Потрясающие приключения Кавалера & Клея - страница 74
– Мы сделали что-то прекрасное, Джо, ты это понимаешь?
– Большие деньжищи, – сказал Джо. Глаза его открылись.
– Вот именно, – сказал Сэмми. – Большие деньжищи.
– Я теперь вспомнил.
Помимо Эскаписта и Черной Шляпы, в комикс их вошел и еще один предмет гордости – первое приключение (за контуровку и шрифты отвечал Марти Голд) в карьере третьего героя, Снеговика Джерри Гловски – по сути, Зеленого Шершня в бело-синем нательном комбинезоне; к Снеговику прилагались малолетний слуга-кореец, ружье, стрелявшее «морозным газом», и «родстер» – по выражению Сэмми, «льдисто-голубой, как глаза Снеговика, что видят зло насквозь». Джерри удалось взять под контроль свой йети-стиль – тот проступал по делу в изображении лошадино-зубастого, но боевитого слуги по имени Фан и Снеговикового недруга, оборудованного слюнями, когтистыми пальцами и моноклем ужасного Обсидианового Кулака. Также имелись первый выпуск Дейви О’Дауда про Стрижа, обладателя роскошных шелковистых крыльев под Алекса Реймонда, и Радиоволна, нарисованный Честером Панталеоне и контурованный Джо Кавалером, – тут Сэмми вынужден был признать, что результат вышел неоднозначный. И он сам виноват. Он склонился пред опытом Честера, его искусным карандашом и не посмел предложить помощь в создании Радиоволны или сочинении сюжета. Плодом такого пиетета стал ослепительно нарисованный, со вкусом одетый, шикарно мускулистый и замечательно контурованный герой, у которого не было ни назойливой подруги, ни склочного помощника, ни парадоксальной секретной личины, ни бестолкового полицейского комиссара, ни ахиллесовой пяты, ни полчища тайных союзников, ни стремления отомстить – была лишь небрежно объясненная, хорошо переданная и сомнительная способность переноситься по воздуху «на незримых рельсах радиоволн» и неожиданно выпрыгивать из решетки радиоприемника «Филко» в логово банды, ценившей джаз и воровавшей драгоценности. Сэмми быстро сообразил, что, прознав про героя, все негодяи родного города Радиоволны могут просто выключить радио и жить припеваючи, но, когда Сэмми выпал шанс проглядеть историю, Джо уже половину отконтуровал.

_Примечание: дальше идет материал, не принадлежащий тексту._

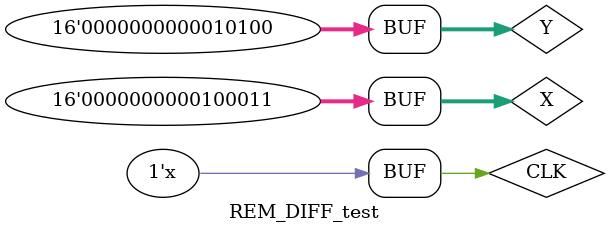
<source format=v>

module REM_DIFF_test;
	reg [15:0] X,Y;
	wire [15:0] O;
	reg CLK;
	REM_DIFF rem_diff_test(O,X,Y,CLK);
	always
		begin 
		#5 CLK=~CLK;
		end
	initial 
		begin
			CLK=1'b0;
			$monitor("OUTPUT=%d ,X=%d ,Y=%d, CLK=%b",O,X,Y,CLK);
			#10 X=15; Y=10;
			#10 X=105; Y=11;
			#10 X=31; Y=5;
			#10 X=100; Y=81;
			#10 X=35; Y=20;
			
		end
endmodule
</source>
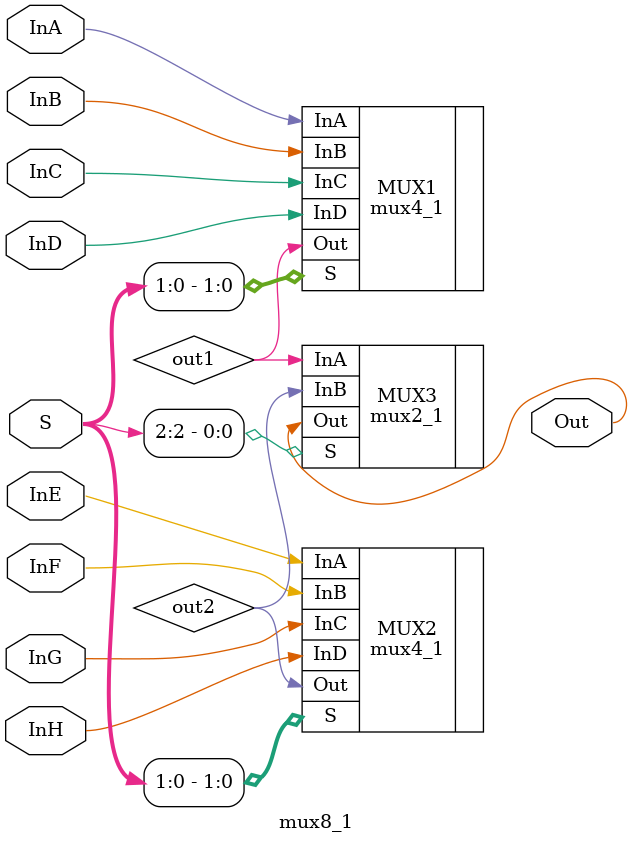
<source format=v>
module mux8_1 (InA, InB, InC, InD, InE, InF, InG, InH, S, Out);
  // --- Inputs and Outputs
  input InA, InB, InC, InD, InE, InF, InG, InH;
  input [2:0] S;
  output Out;

  // --- Wires ---
  wire out1, out2;

  // --- Code ---
  mux4_1 MUX1 (.InA(InA), .InB(InB), .InC(InC), .InD(InD), .S(S[1:0]), .Out(out1));
  mux4_1 MUX2 (.InA(InE), .InB(InF), .InC(InG), .InD(InH), .S(S[1:0]), .Out(out2));

  mux2_1 MUX3 (.InA(out1), .InB(out2), .S(S[2]), .Out(Out));
endmodule
</source>
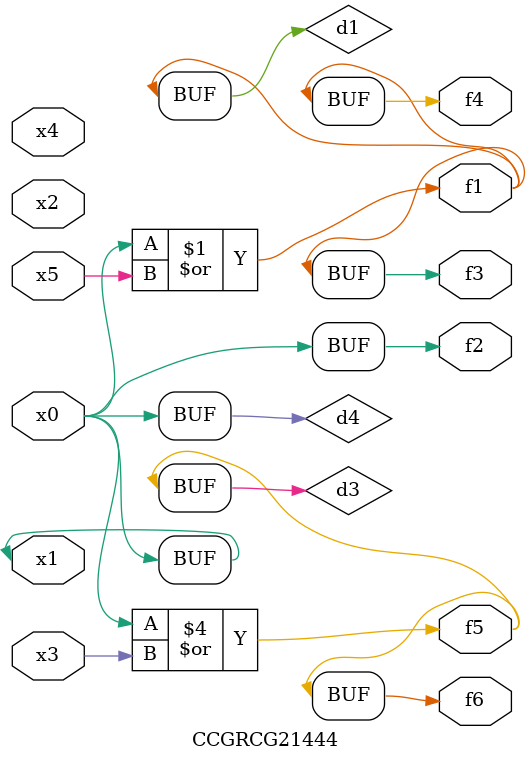
<source format=v>
module CCGRCG21444(
	input x0, x1, x2, x3, x4, x5,
	output f1, f2, f3, f4, f5, f6
);

	wire d1, d2, d3, d4;

	or (d1, x0, x5);
	xnor (d2, x1, x4);
	or (d3, x0, x3);
	buf (d4, x0, x1);
	assign f1 = d1;
	assign f2 = d4;
	assign f3 = d1;
	assign f4 = d1;
	assign f5 = d3;
	assign f6 = d3;
endmodule

</source>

Джули хорошо справился с историей про Шляпу, проиллюстрировал один из переиначенных, перезаточенных Сэмом сюжетов про Тень в двумерном, слегка мультяшном стиле, очень похожем на Супермена Джо Шустера, только дома́ и машины выписаны получше; и Сэмми остался доволен приключением Эскаписта, хотя композиции Джо, сказать правду, вышли чуточку статичными и чрезмерно красивыми, а под конец стали торопливы и даже шероховато-небрежны.
Но бесспорной жемчужиной всего проекта была обложка. Не рисунок, но живопись, темперой на плотном картоне, изысканная иллюстрация, идеалистическая и крайне реалистичная, – стиль напомнил Сэмми Джеймса Монтгомери Флэгга, но, по словам Джо, вообще-то, происходил от немецкого художника по фамилии Клей. В отличие от великих антинацистских обложек будущего, здесь не толпились танки, не роились горящие самолеты, не было приспешников в касках или вопящих дам. Только два главных героя, Эскапист и Гитлер, на неоклассическом помосте, убранном нацистскими флагами, на фоне синего неба. В считаные минуты Джо набросал позу Эскаписта: ноги расставлены, громадный правый кулак летит по дуге, что завершится бессмертной зуботычиной, – и часами потом писал блики и тени, с которыми изображение стало таким подлинным. Темно-синяя ткань сминалась осязаемыми складками и морщинками, волосы Эскаписта – они решили рисовать платок как маску, оставляя волосы открытыми, – поблескивали золотом и лохматились под ветром. Мускулы его были скромны и не подчеркивались, выглядели правдоподобно, а жилы предплечья вздувались от силы удара. Что до Гитлера, тот летел на зрителя задом, кроссом справа выбитый вон с обложки, – голова запрокинута, челка растрепалась, руки машут, за челюстью тянется долгий красный кильватер зубов. Кровавость этой картины была поразительна, прекрасна, странна. В зрителе она будила таинственные чувства – ненависть вознаграждена, мучительный страх претворен в сокрушительное возмездие, – и мало кто из художников, работавших в Америке осенью 1939 года, лучше Йозефа Кавалера умел передавать эти чувства так просто и сильно.